Jean-Christophe Le Duigou. There is indeed a vicious circle. The government plan announced on August 24 needs to be put in the perpective of the heavy austerity logic that is already in place. Remember that the impact of the 2010 reform of retirement pensions is put at 20 billion euros by the Public Treasury, that is to say, one percent of GDP. The general revision of public policy represents 10 billion euros. And in the future, the euro plus pact means more value added tax and restrictions on health care expenses and on the expenses of local government. In other words, austerity at every level of government. What’s threatening France is getting sucked into the same logic as Greece, Italy and Spain, which are not at the first stage of austerity, but in the second, third, fourth, or fifth stages of austerity. These austerity plans weigh down on economic growth, and the more growth shrinks, the bigger the problem posed by debt.

How can this vicious circle be broken?

Jean-Christophe Le Duigou : By relaunching a policy of development, of industrial and job growth. To do that, different problems have got to be dealt with. The question of government spending is not taboo. There is useful spending which has to be preserved and even developed: job training, education, research, health care… Other spending is a real waste, like the TEPA law (12 billion euros), which the government is very partially going back on, the Copé tax loophole (22 billion euros), the research tax credit (4 billion euros), and the reform of the tax on big fortunes. Then there is the tax angle. Means are needed to modernize and develop public services and to create better incentives for job development. The whole debate on the reform of income tax and of corporate tax is quite justified.

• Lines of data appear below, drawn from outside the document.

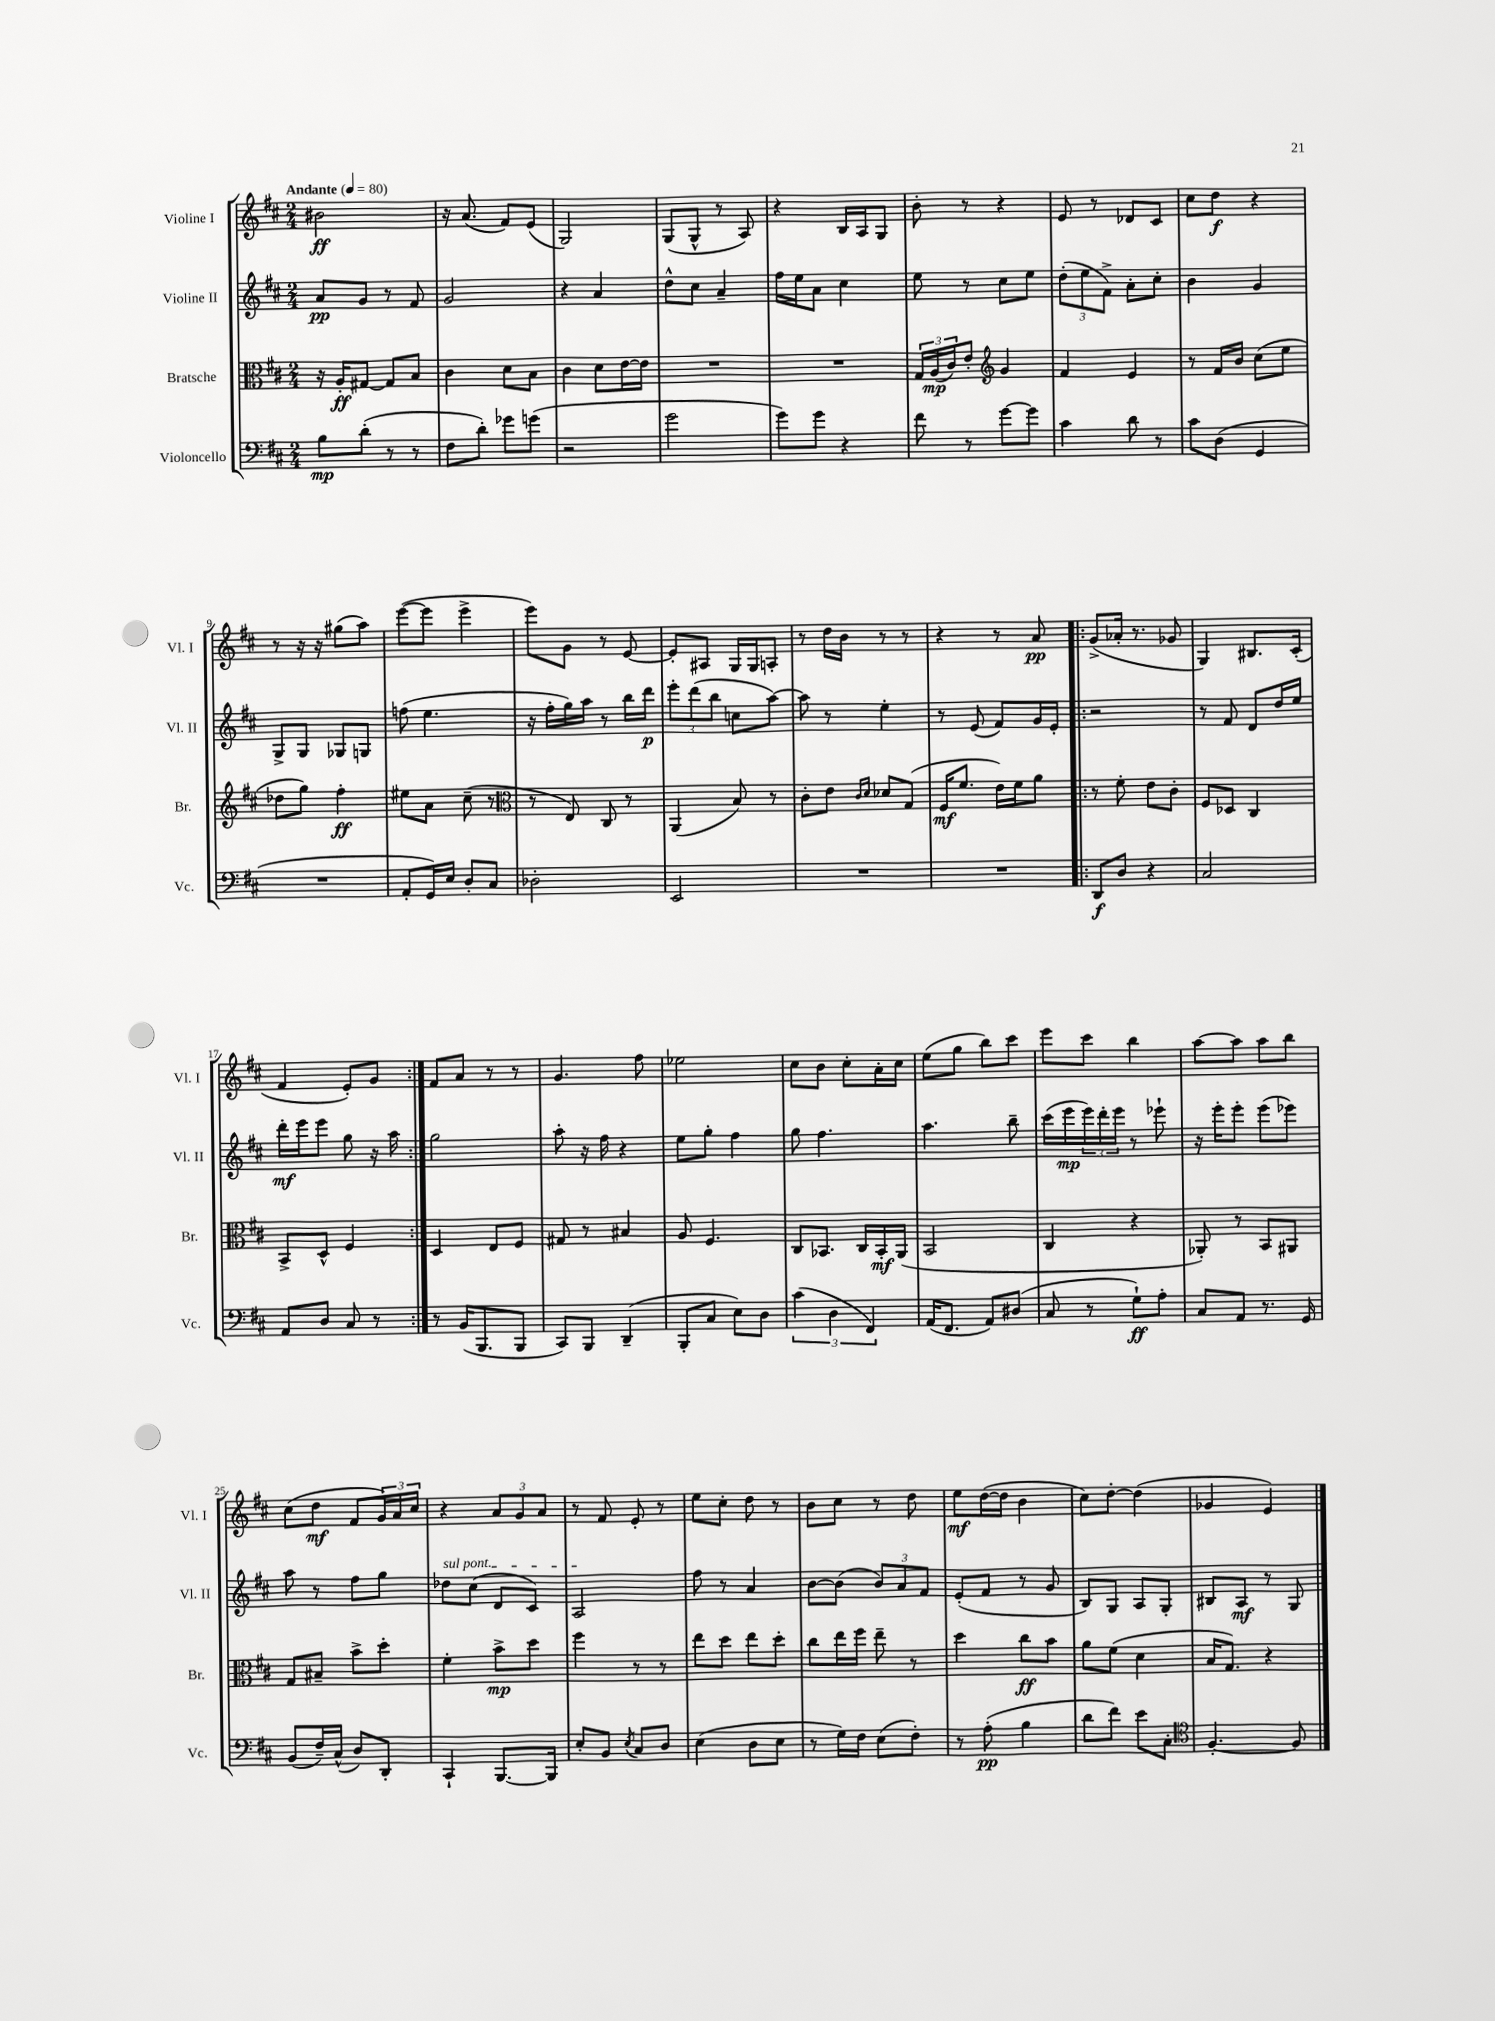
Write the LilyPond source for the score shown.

<<
\new StaffGroup <<
\new Staff = "s0" \with { instrumentName = "Violine I" shortInstrumentName = "Vl. I" } {
    \clef treble \key d \major \numericTimeSignature \time 2/4 \tempo "Andante" 4 = 80
    bis'2\ff |
    r16 a'8.( fis'8) e'8( |
    g2) |
    g8( g8-^ r8 a8) |
    r4 b16 a16 g8 |
    b'8-. r8 r4 |
    e'8 r8 des'8 cis'8 |
    cis''8 d''8\f r4 |
    r8 r16 r16 gis''8( a''8) |
    e'''8~( e'''8 e'''4-> |
    e'''8) g'8 r8 e'8~ |
    e'8-. ais8 g16 g16 a8-. |
    r8 d''16 b'16 r8 r8 |
    r4 r8 a'8\pp |
    \repeat volta 2 { g'8->( aes'16-. r8. ges'8 |
    g4) bis8. cis'16-.( |
    fis'4 e'8-.) g'8 | }
    fis'8 a'8 r8 r8 |
    g'4. fis''8 |
    ees''2 |
    cis''8 b'8 cis''8-. a'16-. cis''16 |
    e''8( g''8 b''8) cis'''8 |
    e'''8 cis'''8 b''4 |
    a''8~ a''8 a''8 b''8 |
    cis''8( d''8\mf fis'8 \tuplet 3/2 { g'16) a'16 cis''16 } |
    r4 \tuplet 3/2 { a'8 g'8 a'8 } |
    r8 fis'8 e'8-. r8 |
    e''8 cis''8-. d''8 r8 |
    b'8 cis''8 r8 d''8 |
    e''8\mf d''16~( d''16 b'4 |
    cis''8) d''8~-. d''4( |
    ges'4 e'4) \bar "|." |
}
\new Staff = "s1" \with { instrumentName = "Violine II" shortInstrumentName = "Vl. II" } {
    \clef treble \key d \major \numericTimeSignature \time 2/4
    a'8\pp g'8 r8 fis'8 |
    g'2 |
    r4 a'4 |
    d''8-^ cis''8 a'4-- |
    fis''16 e''16 a'8 cis''4 |
    e''8 r8 cis''8 e''8 |
    \tuplet 3/2 { d''8-.( e''8 fis'8->) } a'8-. cis''8-. |
    b'4 g'4 |
    g8-> g8 ges8 g8 |
    f''8( e''4. |
    r16 fis''16-. g''16) a''16 r8 b''16 d'''16\p |
    \tuplet 3/2 { e'''8-. d'''8( b''8 } c''8 a''8~) |
    a''8 r8 e''4-. |
    r8 e'8( fis'8) g'16 e'16-. |
    \repeat volta 2 { r2 |
    r8 fis'8 d'8 d''16 e''16 |
    d'''16-.\mf e'''16 e'''8 g''8 r16 a''16 | }
    g''2 |
    a''8-. r16 fis''16 r4 |
    e''8 g''8-. fis''4 |
    g''8 fis''4. |
    a''4. b''8-- |
    cis'''16( e'''16\mp \tuplet 3/2 { e'''16) d'''16-. e'''16 } r8 ees'''8-! |
    r16 e'''16-. e'''8-. e'''8( ees'''8) |
    a''8 r8 fis''8 g''8 |
    \once \override TextSpanner.bound-details.left.text = \markup { \italic "sul pont." } des''8\startTextSpan cis''8( d'8 cis'8) |
    a2\stopTextSpan |
    fis''8 r8 a'4 |
    b'8~ b'8( \tuplet 3/2 { b'8) a'8 fis'8 } |
    e'8-.( fis'8 r8 g'8 |
    b8) g8 a8 g8-. |
    bis8 a8\mf r8 g8 \bar "|." |
}
\new Staff = "s2" \with { instrumentName = "Bratsche" shortInstrumentName = "Br." } {
    \clef alto \key d \major \numericTimeSignature \time 2/4
    r16 a16-.\ff gis8~ gis8 b8 |
    cis'4 d'8 b8 |
    cis'4 d'8 e'16~ e'16 |
    R2 |
    R2 |
    \tuplet 3/2 { g16 a16\mp( cis'16) } e'8-. \clef treble g'4 |
    fis'4 e'4 |
    r8 fis'16 b'16 cis''8( e''8 |
    des''8 g''8) fis''4-.\ff |
    eis''8 a'8 cis''8--( r8 |
    \clef alto r8 e8) cis8 r8 |
    a,4( b8) r8 |
    cis'8-. e'8 \grace { cis'16 d'16 } des'8 g8( |
    fis16\mf fis'8. e'16) fis'16 a'8 |
    \repeat volta 2 { r8 fis'8-. e'8 cis'8-. |
    fis8 des8 cis4 |
    b,8-> d8-^ fis4 | }
    d4 e8 fis8 |
    gis8 r8 bis4 |
    a8 fis4. |
    cis8 bes,8. cis16 bes,16-.\mf a,16( |
    b,2 |
    cis4 r4 |
    aes,8-.) r8 b,8 ais,8 |
    g8 bis8-- b'8-> d''8-. |
    fis'4-. b'8->\mp d''8 |
    fis''4 r8 r8 |
    e''8 d''8 e''8 d''8-. |
    cis''8 e''16 fis''16 e''8-- r8 |
    d''4 cis''8\ff b'8 |
    a'8 fis'8( d'4 |
    b16 g8.) r4 \bar "|." |
}
\new Staff = "s3" \with { instrumentName = "Violoncello" shortInstrumentName = "Vc." } {
    \clef bass \key d \major \numericTimeSignature \time 2/4
    b8\mp d'8-.( r8 r8 |
    fis8 d'8-.) ges'8 g'8( |
    r2 |
    g'2 |
    g'8) g'8 r4 |
    fis'8 r8 g'8~ g'8 |
    cis'4 d'8 r8 |
    cis'8 d8( g,4 |
    R2 |
    a,8-. g,16) e16 d8-. cis8 |
    des2-. |
    e,2 |
    R2 |
    R2 |
    \repeat volta 2 { d,8\f d8 r4 |
    cis2 |
    a,8 d8 cis8 r8 | }
    r8 b,16( b,,8. b,,8 |
    cis,8) b,,8 d,4--( |
    b,,8-. cis8 e8) d8 |
    \tuplet 3/2 { cis'4( d4 fis,4) } |
    a,16( fis,8. a,8) dis8( |
    cis8 r8 g8-!\ff) a8-. |
    cis8 a,8 r8. g,16 |
    b,8( fis16--) cis16-^( d8) d,8-. |
    cis,4-! b,,8.~ b,,16 |
    e8-. b,8 \acciaccatura { e8 } cis8 d8 |
    e4( d8 e8 |
    r8 g16) fis16 e8( fis8-.) |
    r8 a8-.\pp( b4 |
    d'8 fis'8) e'8 cis8-. |
    \clef tenor fis4.~-. fis8 \bar "|." |
}
>>
>>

But it isn’t enough. It’s not just a matter of finding a little more justice in the austerity; a policy that confronts the financial markets is needed. And that can’t be envisaged without new sources of financing. Today, most of the financing goes to the Stock Market, to the development of financial assets. The creation of a financial and banking pole in France, with a counterpart at the European level, and the resumption of government participation in the capital of French banks is therefore an absolute necessity. This is a means to get back control over the financial and banking system. On the other hand, the European Central Bank, which today is buying up government debt to guarantee the banks’ loans, ought to be dedicating this power to create money to the development of jobs and economic activity.